Während nun seine Gestalt im Staube des Weges verschwand, saßen die Senatoren und der Oberrichter ruhig beisammen, hörten den Thatbestand von der Forttreibung der Schafherde an, so auch die langweiligen Vorträge der Zeugen und Kläger. Nicht selten mengte sich ein Gähnen der edlen Herren in das wüste Gespräch.

Daß vor der Stadt ein hungeriger Feind stand, alterierte die Herren wenig. Schneckenblut! Der Feind ist jetzt eine laufende Angelegenheit, wie etwa wenn man ein Marktweib zur Ordnung weisen muß. Hierzu bedarf es eines Mannes und eines Stockes, dazu eines Mannes und eines Kaftans.

Nur der Oberrichter bewegte sich unruhig in seinem Sessel, seitdem im Saal in Vertretung des Kalgaer Sultans Olaj Beg erschien, mit seinem Falkenblicke die Richter musternd, und frug, welcher von ihnen der berühmte Oberrichter Max Lestyák sei – worauf Agoston mit seinem Ellbogen zur Tischspitze wies ...

»Das ist nicht möglich,« murmelte Olaj Beg kopfschüttelnd.

»Und doch bin ich Max Lestyák,« meinte der Oberrichter mit tonloser Stimme.

Der große Beg murrte verdrießlich:

»Entweder flimmerte es vor meinen Augen, als wir vor dritthalb Jahren in meinem Lager zusammen trafen, oder es wurde der Kopf Euer Hochedlen seitdem vertauscht.«

»Ja, man wird älter, es ist alles umsonst.«

»Im übrigen habe ich Euch einen Brief gebracht. Den Brief hat der Kalgaer Sultan geschrieben, mit honigsüßer Feder:

›Mein lieber Sohn, tapferer Max Lestyák!

Bestrafe, ich bitte dich, die bösen Wölfe, denn wenn du kein abschreckendes Beispiel schaffst, so glaube mir, stehlen deine Leute mir noch den Turban vom Kopfe. Ich würde es gern sehen, wenn du mir einen Korb Köpfe senden würdest (die Räuber langen auch für zwei). Schon lange habe ich mich an abgeschnittenen Kecskeméter Köpfen nicht ergötzt. Meinen Abgesandten Olaj Beg, der Euch die nötigen Aufklärungen geben wird, haltet hoch in Ehren.

Ich bleibe dein mächtiger Herr und Freund, der

Krimer Vizekhan (Kalgaer Sultan)›.«

Lestyák überflog den Brief zerstreut, verwirrt, dann schob er ihn den Richtern hin, damit diese sehen sollen, wie heikel die Potentaten mit dem Kecskeméter Oberrichter umgehen.

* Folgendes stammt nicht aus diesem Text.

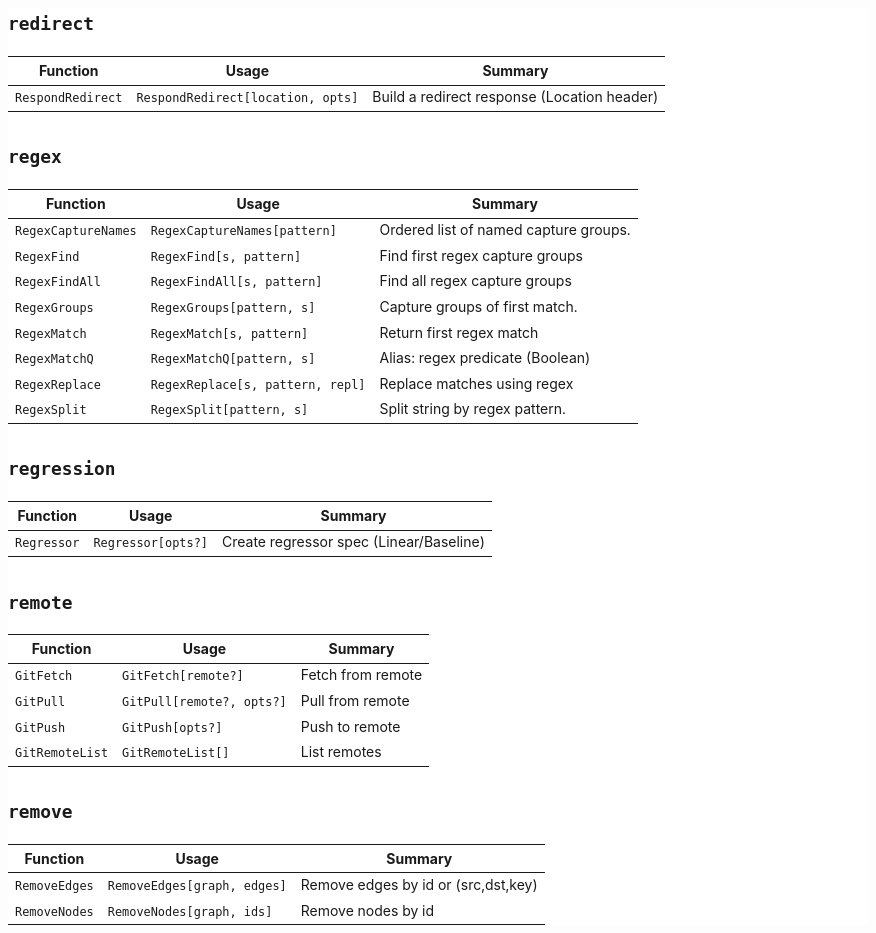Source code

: ## `redirect`

| Function | Usage | Summary |
|---|---|---|
| `RespondRedirect` | `RespondRedirect[location, opts]` | Build a redirect response (Location header) |

## `regex`

| Function | Usage | Summary |
|---|---|---|
| `RegexCaptureNames` | `RegexCaptureNames[pattern]` | Ordered list of named capture groups. |
| `RegexFind` | `RegexFind[s, pattern]` | Find first regex capture groups |
| `RegexFindAll` | `RegexFindAll[s, pattern]` | Find all regex capture groups |
| `RegexGroups` | `RegexGroups[pattern, s]` | Capture groups of first match. |
| `RegexMatch` | `RegexMatch[s, pattern]` | Return first regex match |
| `RegexMatchQ` | `RegexMatchQ[pattern, s]` | Alias: regex predicate (Boolean) |
| `RegexReplace` | `RegexReplace[s, pattern, repl]` | Replace matches using regex |
| `RegexSplit` | `RegexSplit[pattern, s]` | Split string by regex pattern. |

## `regression`

| Function | Usage | Summary |
|---|---|---|
| `Regressor` | `Regressor[opts?]` | Create regressor spec (Linear/Baseline) |

## `remote`

| Function | Usage | Summary |
|---|---|---|
| `GitFetch` | `GitFetch[remote?]` | Fetch from remote |
| `GitPull` | `GitPull[remote?, opts?]` | Pull from remote |
| `GitPush` | `GitPush[opts?]` | Push to remote |
| `GitRemoteList` | `GitRemoteList[]` | List remotes |

## `remove`

| Function | Usage | Summary |
|---|---|---|
| `RemoveEdges` | `RemoveEdges[graph, edges]` | Remove edges by id or (src,dst,key) |
| `RemoveNodes` | `RemoveNodes[graph, ids]` | Remove nodes by id |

Unterdessen bemerkte er, bis über die Ohren rot werdend, den forschenden Blick Olaj Begs, der immer auf ihm ruhte. Er saß auf Nadeln unter unangenehmen Gefühlen; hierzu gesellte sich die Stunden andauernde Flut der Geständnisse, der Dunst des Saales. Ein Schwindel überkam ihn und gerade wollte er den Vorsitz an Poroßnoki abgeben, als draußen ein Entsetzensschrei laut wurde und sich durch die Gassen wälzte, immer näher und näher kommend, die Fenster erschütternd.

Die Richter liefen entsetzt zum Fenster und taumelten totenbleich zurück. Der Ráró lief wild gegen das Stadthaus, auf ihm saß niedergebunden der alte Lestyák mit dem Kaftan – aber ohne Kopf. Aus dem Rumpfe tropfte das Blut. Das Pferd und der Kaftan waren mit Blut bedeckt.